Assigned task: Each line in the data must be reproduced as written, except for any picture.

Supplied data:
......
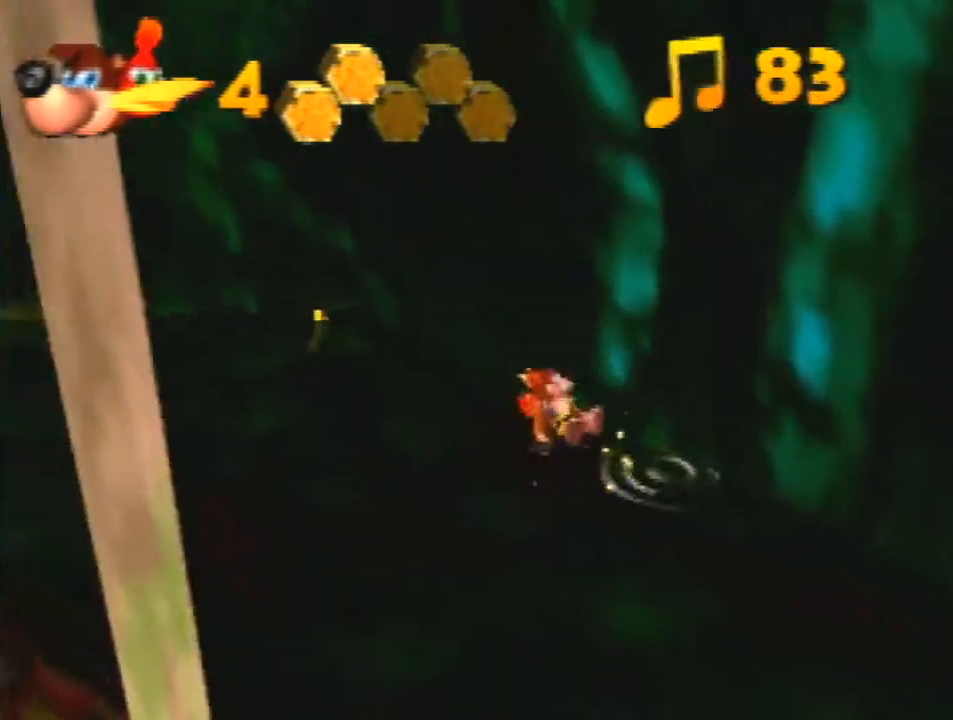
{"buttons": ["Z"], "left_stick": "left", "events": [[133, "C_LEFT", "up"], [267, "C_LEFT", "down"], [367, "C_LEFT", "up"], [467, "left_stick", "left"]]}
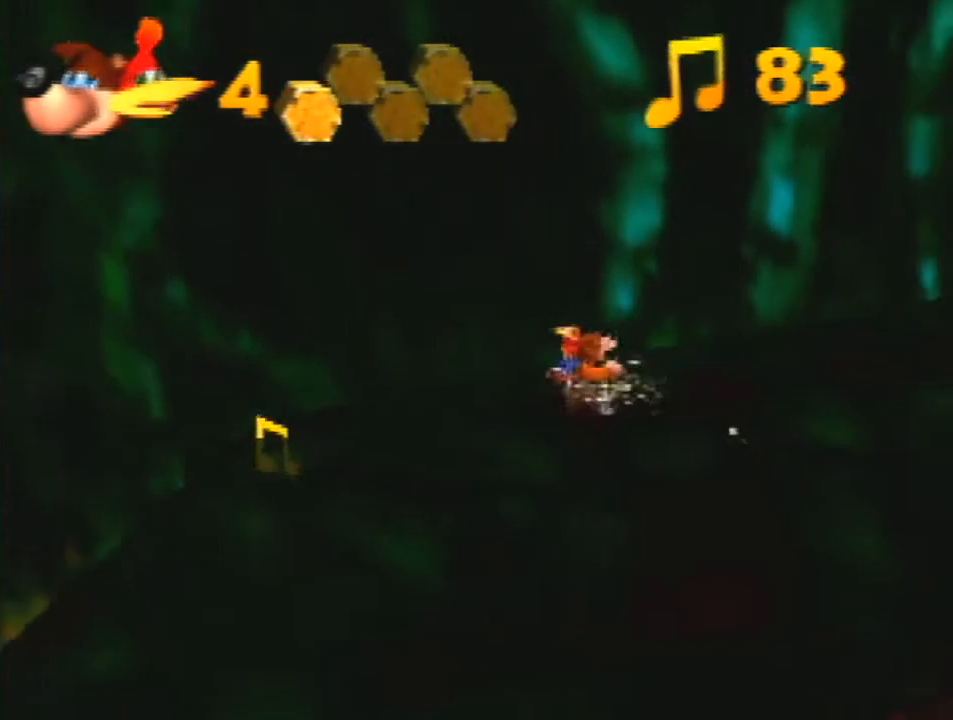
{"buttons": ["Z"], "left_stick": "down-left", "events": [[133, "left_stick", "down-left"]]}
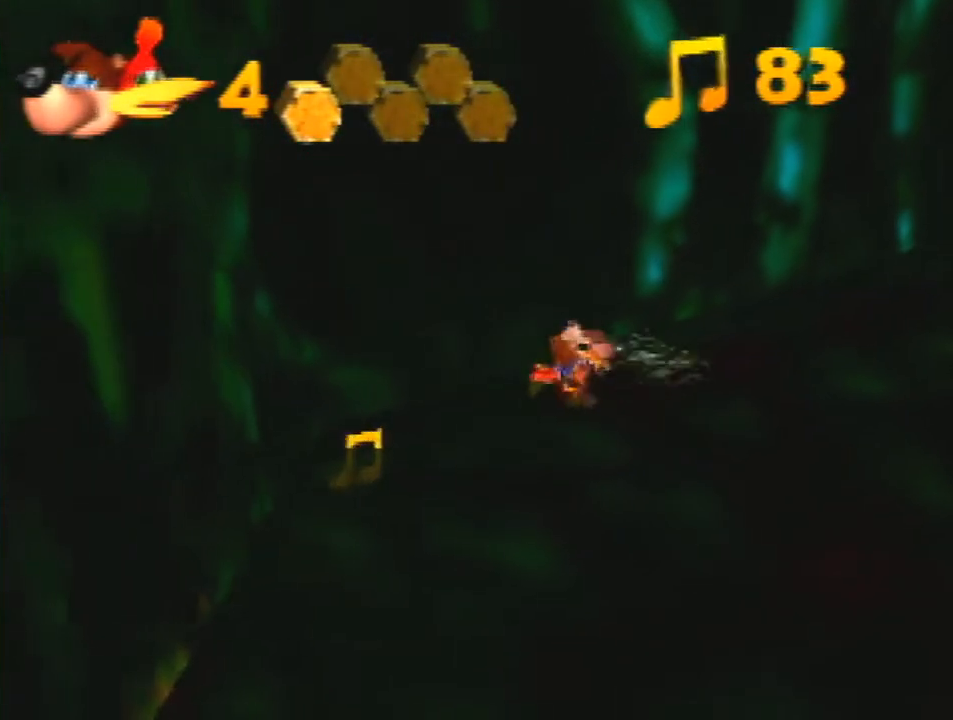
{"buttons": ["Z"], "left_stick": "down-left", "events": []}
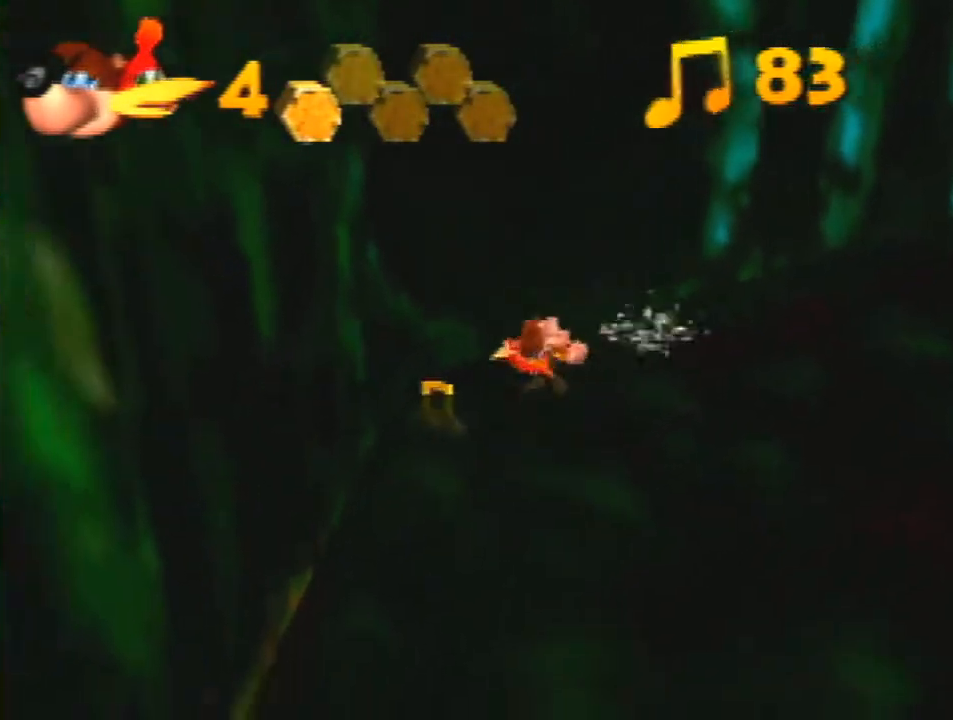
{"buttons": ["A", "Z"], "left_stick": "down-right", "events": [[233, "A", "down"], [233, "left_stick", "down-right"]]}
......
Output for this task:
{"buttons": ["Z"], "left_stick": "left", "events": [[133, "C_LEFT", "up"], [267, "C_LEFT", "down"], [367, "C_LEFT", "up"], [467, "left_stick", "left"]]}
{"buttons": ["Z"], "left_stick": "down-left", "events": [[133, "left_stick", "down-left"]]}
{"buttons": ["Z"], "left_stick": "down-left", "events": []}
{"buttons": ["A", "Z"], "left_stick": "down-right", "events": [[233, "A", "down"], [233, "left_stick", "down-right"]]}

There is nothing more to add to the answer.